EXCERPTED PASSAGE:
1. Assembled preform (1) for the making of a double-walled blown container, comprising a first external preform (10) which comprises a neck part (2) having an outer region (4) which includes a threaded region (5) and an inner region (3), and a second internal preform (11) arranged inside said first external preform (10), said internal preform (11) having a neck region (12) for cooperating in a locked manner with said inner neck region (3) of said external preform (10), and wherein between said external preform (10) and said internal preform (11) it is defined an inner volume (6) of interspace between the external preform (10) and the internal preform (11), said inner volume (6) being configured for the containing of a gas, characterized in that said neck region (12) of said internal preform (11) comprises locking means (13,14,16) for cooperating by a locking interference with said inner region (3) of said neck part (2) of said external preform (10) when said internal preform (11) it is inserted in said external preform (10), and wherein said locking means comprises two protruding annular contacting surfaces (13,14) integrally formed onto said neck region (12) of said internal preform (11), said annular protruding surfaces (13,14) being configured for cooperating by a locking interference with respective parts of neck region (3) of said external preform (10) when the first is inserted inside the second.

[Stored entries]
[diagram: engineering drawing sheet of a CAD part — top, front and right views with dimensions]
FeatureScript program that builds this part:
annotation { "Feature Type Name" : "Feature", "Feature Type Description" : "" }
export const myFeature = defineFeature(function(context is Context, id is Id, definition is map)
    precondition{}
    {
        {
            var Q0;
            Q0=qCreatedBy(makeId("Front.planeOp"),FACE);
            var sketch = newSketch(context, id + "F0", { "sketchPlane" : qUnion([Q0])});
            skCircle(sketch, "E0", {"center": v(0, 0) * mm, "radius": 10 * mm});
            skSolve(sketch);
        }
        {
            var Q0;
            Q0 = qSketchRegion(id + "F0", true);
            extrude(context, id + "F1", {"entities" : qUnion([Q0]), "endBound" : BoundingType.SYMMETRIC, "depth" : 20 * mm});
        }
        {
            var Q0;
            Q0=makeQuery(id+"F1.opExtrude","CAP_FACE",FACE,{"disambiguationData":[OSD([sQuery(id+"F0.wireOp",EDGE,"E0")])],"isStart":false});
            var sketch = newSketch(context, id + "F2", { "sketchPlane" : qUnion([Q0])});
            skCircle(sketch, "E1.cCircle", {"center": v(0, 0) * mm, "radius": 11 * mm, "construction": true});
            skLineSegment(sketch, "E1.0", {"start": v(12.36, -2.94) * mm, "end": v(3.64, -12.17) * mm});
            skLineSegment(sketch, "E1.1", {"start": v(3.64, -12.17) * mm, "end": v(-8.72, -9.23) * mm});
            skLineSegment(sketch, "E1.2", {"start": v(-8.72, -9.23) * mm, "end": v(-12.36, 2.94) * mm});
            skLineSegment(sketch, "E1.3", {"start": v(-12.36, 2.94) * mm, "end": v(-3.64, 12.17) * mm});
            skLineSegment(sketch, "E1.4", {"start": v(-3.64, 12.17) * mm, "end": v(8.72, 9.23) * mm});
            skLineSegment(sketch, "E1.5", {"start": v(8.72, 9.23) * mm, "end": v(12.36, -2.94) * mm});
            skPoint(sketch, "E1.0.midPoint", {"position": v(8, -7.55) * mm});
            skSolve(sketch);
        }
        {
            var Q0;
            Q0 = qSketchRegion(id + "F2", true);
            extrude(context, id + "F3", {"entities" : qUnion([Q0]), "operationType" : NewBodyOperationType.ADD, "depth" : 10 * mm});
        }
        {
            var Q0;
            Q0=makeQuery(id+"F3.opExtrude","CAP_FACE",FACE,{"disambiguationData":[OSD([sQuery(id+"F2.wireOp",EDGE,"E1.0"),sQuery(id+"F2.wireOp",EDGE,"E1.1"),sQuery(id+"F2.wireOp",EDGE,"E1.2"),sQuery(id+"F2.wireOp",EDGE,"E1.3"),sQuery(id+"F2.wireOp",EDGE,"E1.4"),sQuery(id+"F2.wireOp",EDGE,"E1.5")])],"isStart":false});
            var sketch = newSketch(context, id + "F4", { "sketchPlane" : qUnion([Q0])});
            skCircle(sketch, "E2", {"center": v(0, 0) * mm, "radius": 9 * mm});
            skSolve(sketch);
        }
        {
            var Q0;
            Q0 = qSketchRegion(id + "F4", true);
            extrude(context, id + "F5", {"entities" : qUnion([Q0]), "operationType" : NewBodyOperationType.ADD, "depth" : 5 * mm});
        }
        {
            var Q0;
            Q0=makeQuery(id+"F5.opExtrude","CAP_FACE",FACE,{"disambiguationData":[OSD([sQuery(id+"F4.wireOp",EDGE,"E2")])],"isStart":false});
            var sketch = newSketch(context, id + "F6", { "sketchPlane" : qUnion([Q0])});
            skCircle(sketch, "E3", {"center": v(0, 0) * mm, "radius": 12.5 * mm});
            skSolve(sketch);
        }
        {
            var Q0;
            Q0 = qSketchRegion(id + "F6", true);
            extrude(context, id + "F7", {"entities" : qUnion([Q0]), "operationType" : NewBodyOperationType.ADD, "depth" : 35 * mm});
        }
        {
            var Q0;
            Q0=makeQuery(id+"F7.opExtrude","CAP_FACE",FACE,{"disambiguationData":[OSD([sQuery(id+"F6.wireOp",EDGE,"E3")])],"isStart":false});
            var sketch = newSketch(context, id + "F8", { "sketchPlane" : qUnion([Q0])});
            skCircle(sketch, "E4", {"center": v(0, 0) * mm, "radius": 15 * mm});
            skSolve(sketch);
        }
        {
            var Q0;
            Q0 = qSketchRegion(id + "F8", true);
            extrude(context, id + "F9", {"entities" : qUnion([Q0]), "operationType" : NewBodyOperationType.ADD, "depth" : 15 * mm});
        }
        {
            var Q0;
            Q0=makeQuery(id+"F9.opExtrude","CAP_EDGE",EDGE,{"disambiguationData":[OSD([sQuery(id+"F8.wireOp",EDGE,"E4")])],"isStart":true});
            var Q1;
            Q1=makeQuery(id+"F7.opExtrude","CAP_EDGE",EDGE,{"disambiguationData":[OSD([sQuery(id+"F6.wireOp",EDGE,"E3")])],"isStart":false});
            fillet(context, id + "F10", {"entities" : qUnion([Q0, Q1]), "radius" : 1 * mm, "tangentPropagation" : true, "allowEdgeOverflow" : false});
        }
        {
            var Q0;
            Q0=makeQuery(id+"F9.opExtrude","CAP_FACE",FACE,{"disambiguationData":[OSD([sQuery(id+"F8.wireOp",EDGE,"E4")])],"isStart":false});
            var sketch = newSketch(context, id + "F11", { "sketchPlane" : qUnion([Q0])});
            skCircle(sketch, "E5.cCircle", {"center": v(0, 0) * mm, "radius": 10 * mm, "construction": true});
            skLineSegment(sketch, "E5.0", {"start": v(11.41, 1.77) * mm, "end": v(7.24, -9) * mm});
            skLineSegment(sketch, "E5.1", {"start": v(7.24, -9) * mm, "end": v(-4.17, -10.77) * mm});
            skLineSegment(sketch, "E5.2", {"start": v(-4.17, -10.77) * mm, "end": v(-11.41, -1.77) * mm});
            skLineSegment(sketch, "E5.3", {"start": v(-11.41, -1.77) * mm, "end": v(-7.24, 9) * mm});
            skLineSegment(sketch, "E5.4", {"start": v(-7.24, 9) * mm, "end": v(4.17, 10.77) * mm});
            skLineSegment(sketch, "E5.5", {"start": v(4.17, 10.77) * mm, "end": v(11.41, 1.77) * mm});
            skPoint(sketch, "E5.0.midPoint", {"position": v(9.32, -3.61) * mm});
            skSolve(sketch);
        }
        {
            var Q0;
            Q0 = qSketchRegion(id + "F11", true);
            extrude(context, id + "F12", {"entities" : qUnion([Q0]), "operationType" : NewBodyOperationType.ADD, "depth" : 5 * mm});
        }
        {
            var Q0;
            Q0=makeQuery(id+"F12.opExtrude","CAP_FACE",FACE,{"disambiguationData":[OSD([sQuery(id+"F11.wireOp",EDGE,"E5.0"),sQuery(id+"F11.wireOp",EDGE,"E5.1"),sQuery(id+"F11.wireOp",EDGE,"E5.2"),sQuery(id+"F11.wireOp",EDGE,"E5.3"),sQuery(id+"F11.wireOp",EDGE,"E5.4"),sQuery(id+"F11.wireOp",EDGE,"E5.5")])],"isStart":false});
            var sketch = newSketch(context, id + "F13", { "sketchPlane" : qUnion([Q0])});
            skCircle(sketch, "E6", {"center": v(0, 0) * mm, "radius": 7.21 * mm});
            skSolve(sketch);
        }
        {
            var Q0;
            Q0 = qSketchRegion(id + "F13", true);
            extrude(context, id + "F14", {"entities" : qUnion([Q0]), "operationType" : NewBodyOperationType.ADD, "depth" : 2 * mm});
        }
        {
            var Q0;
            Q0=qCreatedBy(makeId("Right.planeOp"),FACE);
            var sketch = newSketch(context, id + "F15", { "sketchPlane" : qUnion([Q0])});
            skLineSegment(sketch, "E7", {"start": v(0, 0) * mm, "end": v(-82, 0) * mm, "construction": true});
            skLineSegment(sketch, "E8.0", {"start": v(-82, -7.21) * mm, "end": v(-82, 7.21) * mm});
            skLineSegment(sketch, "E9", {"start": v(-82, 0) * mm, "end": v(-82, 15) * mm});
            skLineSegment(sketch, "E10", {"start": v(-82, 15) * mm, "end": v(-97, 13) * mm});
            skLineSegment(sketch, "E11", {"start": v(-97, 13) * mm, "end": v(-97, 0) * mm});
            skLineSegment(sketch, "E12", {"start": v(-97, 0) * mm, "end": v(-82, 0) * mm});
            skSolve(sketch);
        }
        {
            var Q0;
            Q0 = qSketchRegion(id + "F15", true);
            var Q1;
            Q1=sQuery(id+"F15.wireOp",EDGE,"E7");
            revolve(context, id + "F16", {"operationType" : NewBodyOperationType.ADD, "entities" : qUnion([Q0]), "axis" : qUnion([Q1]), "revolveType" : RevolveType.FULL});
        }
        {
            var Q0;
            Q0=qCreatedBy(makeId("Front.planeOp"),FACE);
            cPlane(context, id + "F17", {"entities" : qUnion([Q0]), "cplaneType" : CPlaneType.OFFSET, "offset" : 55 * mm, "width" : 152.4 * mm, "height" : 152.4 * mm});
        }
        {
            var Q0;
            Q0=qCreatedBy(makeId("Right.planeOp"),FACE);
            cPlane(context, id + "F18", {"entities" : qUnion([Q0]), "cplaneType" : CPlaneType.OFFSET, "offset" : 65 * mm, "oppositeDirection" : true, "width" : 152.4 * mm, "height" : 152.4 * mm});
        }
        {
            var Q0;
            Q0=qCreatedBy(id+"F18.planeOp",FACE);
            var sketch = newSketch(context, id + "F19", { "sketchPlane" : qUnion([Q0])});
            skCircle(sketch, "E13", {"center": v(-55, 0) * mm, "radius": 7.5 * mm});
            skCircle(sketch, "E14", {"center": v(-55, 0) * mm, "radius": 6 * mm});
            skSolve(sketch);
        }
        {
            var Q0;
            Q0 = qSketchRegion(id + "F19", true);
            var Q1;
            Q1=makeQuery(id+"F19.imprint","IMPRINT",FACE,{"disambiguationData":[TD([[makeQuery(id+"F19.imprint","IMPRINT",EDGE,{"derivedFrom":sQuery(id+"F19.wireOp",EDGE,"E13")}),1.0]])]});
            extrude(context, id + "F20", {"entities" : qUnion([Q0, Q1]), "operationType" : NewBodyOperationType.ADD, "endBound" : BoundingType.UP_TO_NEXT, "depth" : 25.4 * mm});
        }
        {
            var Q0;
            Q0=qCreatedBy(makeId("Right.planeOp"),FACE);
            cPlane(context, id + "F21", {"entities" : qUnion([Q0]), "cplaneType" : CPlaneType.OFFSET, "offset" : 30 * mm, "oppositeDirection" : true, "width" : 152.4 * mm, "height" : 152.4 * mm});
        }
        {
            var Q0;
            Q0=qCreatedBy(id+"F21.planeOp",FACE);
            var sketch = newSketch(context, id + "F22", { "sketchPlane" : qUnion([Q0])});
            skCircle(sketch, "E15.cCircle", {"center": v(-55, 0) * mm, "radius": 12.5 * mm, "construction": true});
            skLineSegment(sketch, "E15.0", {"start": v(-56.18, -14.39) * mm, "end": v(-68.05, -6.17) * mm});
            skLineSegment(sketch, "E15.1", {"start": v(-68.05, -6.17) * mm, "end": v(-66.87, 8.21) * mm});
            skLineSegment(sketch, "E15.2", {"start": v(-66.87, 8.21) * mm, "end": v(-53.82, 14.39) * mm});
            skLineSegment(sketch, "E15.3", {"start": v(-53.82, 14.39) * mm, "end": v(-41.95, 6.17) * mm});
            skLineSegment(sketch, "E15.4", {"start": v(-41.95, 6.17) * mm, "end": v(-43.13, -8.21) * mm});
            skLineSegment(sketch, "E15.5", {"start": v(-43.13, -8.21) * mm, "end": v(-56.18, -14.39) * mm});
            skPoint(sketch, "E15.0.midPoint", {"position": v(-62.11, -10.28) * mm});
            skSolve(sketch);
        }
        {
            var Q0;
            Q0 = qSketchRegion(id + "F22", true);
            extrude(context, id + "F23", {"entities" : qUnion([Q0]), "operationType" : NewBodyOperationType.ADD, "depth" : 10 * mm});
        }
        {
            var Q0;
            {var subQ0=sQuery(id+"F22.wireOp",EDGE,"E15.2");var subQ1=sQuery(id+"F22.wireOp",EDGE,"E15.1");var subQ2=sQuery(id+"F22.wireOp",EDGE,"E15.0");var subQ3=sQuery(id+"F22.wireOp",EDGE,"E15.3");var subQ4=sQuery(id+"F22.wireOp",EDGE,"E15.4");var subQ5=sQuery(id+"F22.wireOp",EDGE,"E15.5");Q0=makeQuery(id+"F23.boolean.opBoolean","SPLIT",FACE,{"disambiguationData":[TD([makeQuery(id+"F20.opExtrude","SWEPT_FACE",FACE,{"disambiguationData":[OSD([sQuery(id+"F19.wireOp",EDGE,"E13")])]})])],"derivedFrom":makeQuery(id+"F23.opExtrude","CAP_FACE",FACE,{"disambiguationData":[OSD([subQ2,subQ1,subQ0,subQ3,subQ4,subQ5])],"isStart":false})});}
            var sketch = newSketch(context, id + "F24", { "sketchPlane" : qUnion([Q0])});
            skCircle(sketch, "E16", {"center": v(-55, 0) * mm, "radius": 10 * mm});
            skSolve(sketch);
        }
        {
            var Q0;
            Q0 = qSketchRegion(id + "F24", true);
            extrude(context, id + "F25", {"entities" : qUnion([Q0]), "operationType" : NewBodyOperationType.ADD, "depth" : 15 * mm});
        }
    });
...
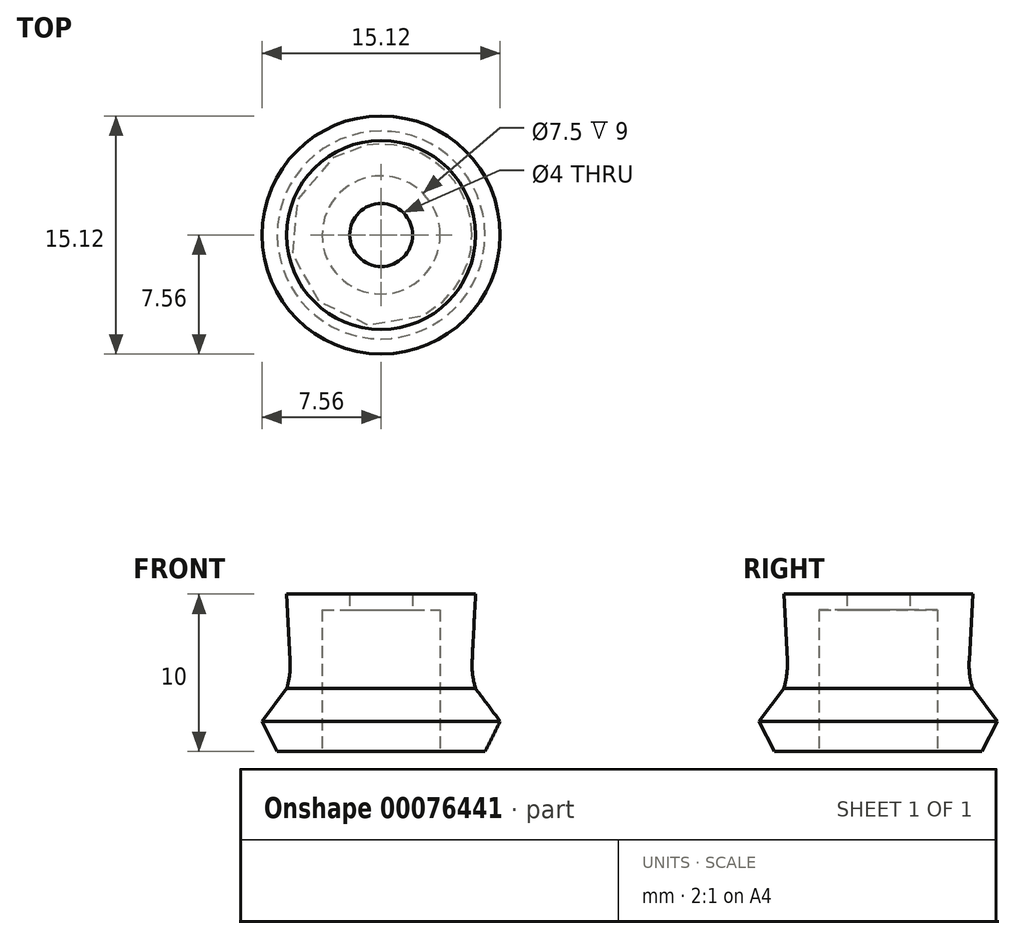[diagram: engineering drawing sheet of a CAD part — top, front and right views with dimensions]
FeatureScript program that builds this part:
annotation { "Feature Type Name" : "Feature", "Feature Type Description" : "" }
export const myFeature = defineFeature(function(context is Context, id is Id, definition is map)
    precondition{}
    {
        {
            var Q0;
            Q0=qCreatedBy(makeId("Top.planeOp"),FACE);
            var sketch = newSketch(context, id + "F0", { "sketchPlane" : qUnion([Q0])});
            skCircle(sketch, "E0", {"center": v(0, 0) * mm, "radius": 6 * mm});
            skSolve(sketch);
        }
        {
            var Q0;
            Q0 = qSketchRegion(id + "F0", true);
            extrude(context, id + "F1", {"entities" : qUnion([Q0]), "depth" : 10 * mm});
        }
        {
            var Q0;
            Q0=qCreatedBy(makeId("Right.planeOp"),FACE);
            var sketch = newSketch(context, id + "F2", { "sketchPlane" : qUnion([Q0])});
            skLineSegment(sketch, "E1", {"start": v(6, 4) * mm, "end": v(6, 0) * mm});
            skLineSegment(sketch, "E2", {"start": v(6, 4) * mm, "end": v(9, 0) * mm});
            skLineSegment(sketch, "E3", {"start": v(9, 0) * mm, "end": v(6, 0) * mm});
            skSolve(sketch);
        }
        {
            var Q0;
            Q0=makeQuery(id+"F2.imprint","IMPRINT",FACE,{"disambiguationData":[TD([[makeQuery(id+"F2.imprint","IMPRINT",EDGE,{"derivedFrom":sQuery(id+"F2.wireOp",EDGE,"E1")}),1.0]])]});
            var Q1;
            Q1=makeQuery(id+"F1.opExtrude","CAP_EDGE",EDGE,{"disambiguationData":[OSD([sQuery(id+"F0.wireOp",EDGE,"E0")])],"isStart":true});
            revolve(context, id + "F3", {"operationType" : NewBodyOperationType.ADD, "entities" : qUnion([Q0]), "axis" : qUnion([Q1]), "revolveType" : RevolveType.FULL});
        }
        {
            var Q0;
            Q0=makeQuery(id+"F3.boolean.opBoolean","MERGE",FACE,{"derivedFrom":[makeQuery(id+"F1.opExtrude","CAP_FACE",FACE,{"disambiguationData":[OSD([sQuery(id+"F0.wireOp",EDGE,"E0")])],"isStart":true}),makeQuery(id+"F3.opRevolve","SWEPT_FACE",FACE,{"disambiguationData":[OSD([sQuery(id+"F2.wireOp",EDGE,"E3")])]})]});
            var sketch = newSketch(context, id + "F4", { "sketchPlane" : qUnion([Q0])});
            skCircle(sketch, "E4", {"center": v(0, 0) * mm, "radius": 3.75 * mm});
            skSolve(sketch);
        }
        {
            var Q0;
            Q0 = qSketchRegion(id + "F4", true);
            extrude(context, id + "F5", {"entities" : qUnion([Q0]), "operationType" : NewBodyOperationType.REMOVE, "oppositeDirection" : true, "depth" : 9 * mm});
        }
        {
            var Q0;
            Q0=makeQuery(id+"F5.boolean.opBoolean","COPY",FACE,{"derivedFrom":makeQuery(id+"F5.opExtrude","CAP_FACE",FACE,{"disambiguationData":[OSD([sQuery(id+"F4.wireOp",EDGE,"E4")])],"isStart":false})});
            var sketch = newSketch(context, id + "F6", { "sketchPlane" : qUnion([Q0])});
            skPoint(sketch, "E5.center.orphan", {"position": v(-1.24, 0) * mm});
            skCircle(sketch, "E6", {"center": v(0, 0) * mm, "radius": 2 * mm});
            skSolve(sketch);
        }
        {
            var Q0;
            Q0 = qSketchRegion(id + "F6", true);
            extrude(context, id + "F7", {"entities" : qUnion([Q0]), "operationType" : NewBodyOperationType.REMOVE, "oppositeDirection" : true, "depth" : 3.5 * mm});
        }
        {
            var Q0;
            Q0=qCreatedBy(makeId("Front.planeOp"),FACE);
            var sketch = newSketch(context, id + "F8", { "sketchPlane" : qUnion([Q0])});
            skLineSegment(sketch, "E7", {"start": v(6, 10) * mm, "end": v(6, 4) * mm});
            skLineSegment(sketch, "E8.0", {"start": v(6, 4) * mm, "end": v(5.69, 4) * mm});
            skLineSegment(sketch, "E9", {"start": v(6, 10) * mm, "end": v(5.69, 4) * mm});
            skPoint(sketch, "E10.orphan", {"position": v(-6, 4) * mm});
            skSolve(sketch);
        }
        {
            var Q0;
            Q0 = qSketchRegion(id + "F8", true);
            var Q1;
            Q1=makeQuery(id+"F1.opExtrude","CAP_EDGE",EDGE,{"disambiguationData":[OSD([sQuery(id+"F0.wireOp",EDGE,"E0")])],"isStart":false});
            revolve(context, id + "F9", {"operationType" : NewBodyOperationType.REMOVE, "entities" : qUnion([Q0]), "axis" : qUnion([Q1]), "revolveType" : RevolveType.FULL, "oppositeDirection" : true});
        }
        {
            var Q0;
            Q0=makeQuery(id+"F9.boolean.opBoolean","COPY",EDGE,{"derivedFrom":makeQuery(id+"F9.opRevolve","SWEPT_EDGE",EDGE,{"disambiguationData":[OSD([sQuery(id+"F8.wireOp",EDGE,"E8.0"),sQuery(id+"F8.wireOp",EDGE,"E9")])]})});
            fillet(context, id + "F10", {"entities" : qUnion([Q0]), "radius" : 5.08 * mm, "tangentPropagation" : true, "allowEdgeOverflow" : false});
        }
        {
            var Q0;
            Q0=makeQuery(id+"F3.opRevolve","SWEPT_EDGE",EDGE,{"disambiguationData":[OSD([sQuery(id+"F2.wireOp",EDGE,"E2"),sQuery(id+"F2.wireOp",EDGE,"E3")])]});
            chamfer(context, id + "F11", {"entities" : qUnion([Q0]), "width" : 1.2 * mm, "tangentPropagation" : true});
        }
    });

WORK TO COMPLETE:
**a.** Tally the lines of the records that contain the string "IMPRINT", counting only case-exact matches, and reply with the number alone.
**b.** Resume the claim describing the assembled preform for a double-walled blown container, picking up right after its final sentence.

SOLVED TASKS:
**a.** 2

**b.**
2. Assembled preform (1) according to claim 1, wherein said locking means comprises an annular contacting surface (16) integrally formed at said neck region (12) of said internal preform (11), said annular contacting surface (16) being configured for cooperating by a locking interference with a respective part of the neck region (3) of said external preform (10) when the first is inserted inside the second.

3. Assembled preform (1) according to claim 1 or 2, wherein said locking interference between said two preforms (10,11) is selected in the range comprised from 0.02 mm up to 0.5 mm.

4. Assembled preform (1) according to the preceding claim, wherein said locking interference between said two preforms (10,11) is selected in the range of 0.1 mm.

5. Assembled preform (1) according to any of the preceding claims, wherein said internal preform (11) further comprises: said protruding contacting region (13) at the outer surface of the neck region (12) consists of a substantially smooth annular region, said protruding contacting region (14) at the outer surface of the neck region (12) consists of a protruding annular edge, which has a series of vertical grooves (110); a series of ports (15) each shaped like a rectangular slot, and being perimetrically formed at the neck region (12), each port (15) communicating said outer surface of the neck region (12) with the inner surface of the latter, and wherein each port (15) communicates with a longitudinal and vertically shaped groove (150) arranged and formed at said inner surface of said neck region (12); and at a region below said protruding contacting region (14), a series of protruding elements (111) are integrally formed onto the surface of the internal preform (11), said elements (111) having a longitudinal shape and being arranged in an inclined manner with respect to the longitudinal axis of said internal preform (11).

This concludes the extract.